# Exercise
Leaving every picture out, repeat all of the entries below exactly.
++++++
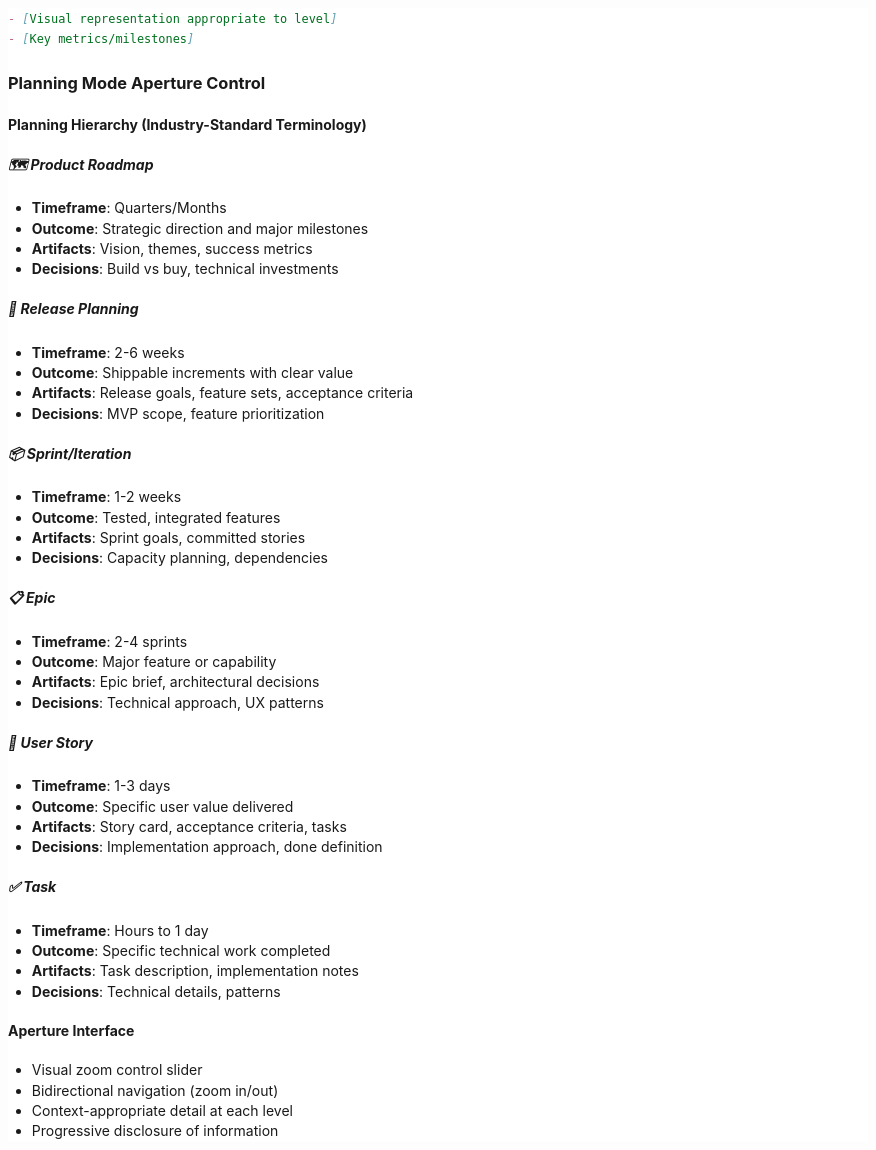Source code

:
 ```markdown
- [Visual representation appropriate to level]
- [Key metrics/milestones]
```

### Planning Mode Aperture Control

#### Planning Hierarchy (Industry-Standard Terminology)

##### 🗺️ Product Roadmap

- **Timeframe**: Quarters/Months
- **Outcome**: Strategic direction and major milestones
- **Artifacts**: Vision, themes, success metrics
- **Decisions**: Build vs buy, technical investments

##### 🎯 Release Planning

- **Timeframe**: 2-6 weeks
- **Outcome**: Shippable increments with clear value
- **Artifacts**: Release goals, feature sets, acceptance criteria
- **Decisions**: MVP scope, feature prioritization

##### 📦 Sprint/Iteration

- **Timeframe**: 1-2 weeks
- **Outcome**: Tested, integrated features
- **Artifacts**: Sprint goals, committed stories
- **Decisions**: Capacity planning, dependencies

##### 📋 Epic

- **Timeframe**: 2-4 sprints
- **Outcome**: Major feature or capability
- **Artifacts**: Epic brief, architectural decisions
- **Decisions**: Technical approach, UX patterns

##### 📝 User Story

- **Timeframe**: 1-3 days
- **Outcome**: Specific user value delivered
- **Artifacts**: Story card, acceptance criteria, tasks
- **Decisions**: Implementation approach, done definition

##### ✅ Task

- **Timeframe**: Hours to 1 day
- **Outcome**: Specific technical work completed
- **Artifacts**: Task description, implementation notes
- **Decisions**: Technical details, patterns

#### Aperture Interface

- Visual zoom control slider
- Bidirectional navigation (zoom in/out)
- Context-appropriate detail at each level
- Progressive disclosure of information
++++++
# Completed task
Source code

:
 ```markdown
- [Visual representation appropriate to level]
- [Key metrics/milestones]
```

### Planning Mode Aperture Control

#### Planning Hierarchy (Industry-Standard Terminology)

##### 🗺️ Product Roadmap

- **Timeframe**: Quarters/Months
- **Outcome**: Strategic direction and major milestones
- **Artifacts**: Vision, themes, success metrics
- **Decisions**: Build vs buy, technical investments

##### 🎯 Release Planning

- **Timeframe**: 2-6 weeks
- **Outcome**: Shippable increments with clear value
- **Artifacts**: Release goals, feature sets, acceptance criteria
- **Decisions**: MVP scope, feature prioritization

##### 📦 Sprint/Iteration

- **Timeframe**: 1-2 weeks
- **Outcome**: Tested, integrated features
- **Artifacts**: Sprint goals, committed stories
- **Decisions**: Capacity planning, dependencies

##### 📋 Epic

- **Timeframe**: 2-4 sprints
- **Outcome**: Major feature or capability
- **Artifacts**: Epic brief, architectural decisions
- **Decisions**: Technical approach, UX patterns

##### 📝 User Story

- **Timeframe**: 1-3 days
- **Outcome**: Specific user value delivered
- **Artifacts**: Story card, acceptance criteria, tasks
- **Decisions**: Implementation approach, done definition

##### ✅ Task

- **Timeframe**: Hours to 1 day
- **Outcome**: Specific technical work completed
- **Artifacts**: Task description, implementation notes
- **Decisions**: Technical details, patterns

#### Aperture Interface

- Visual zoom control slider
- Bidirectional navigation (zoom in/out)
- Context-appropriate detail at each level
- Progressive disclosure of information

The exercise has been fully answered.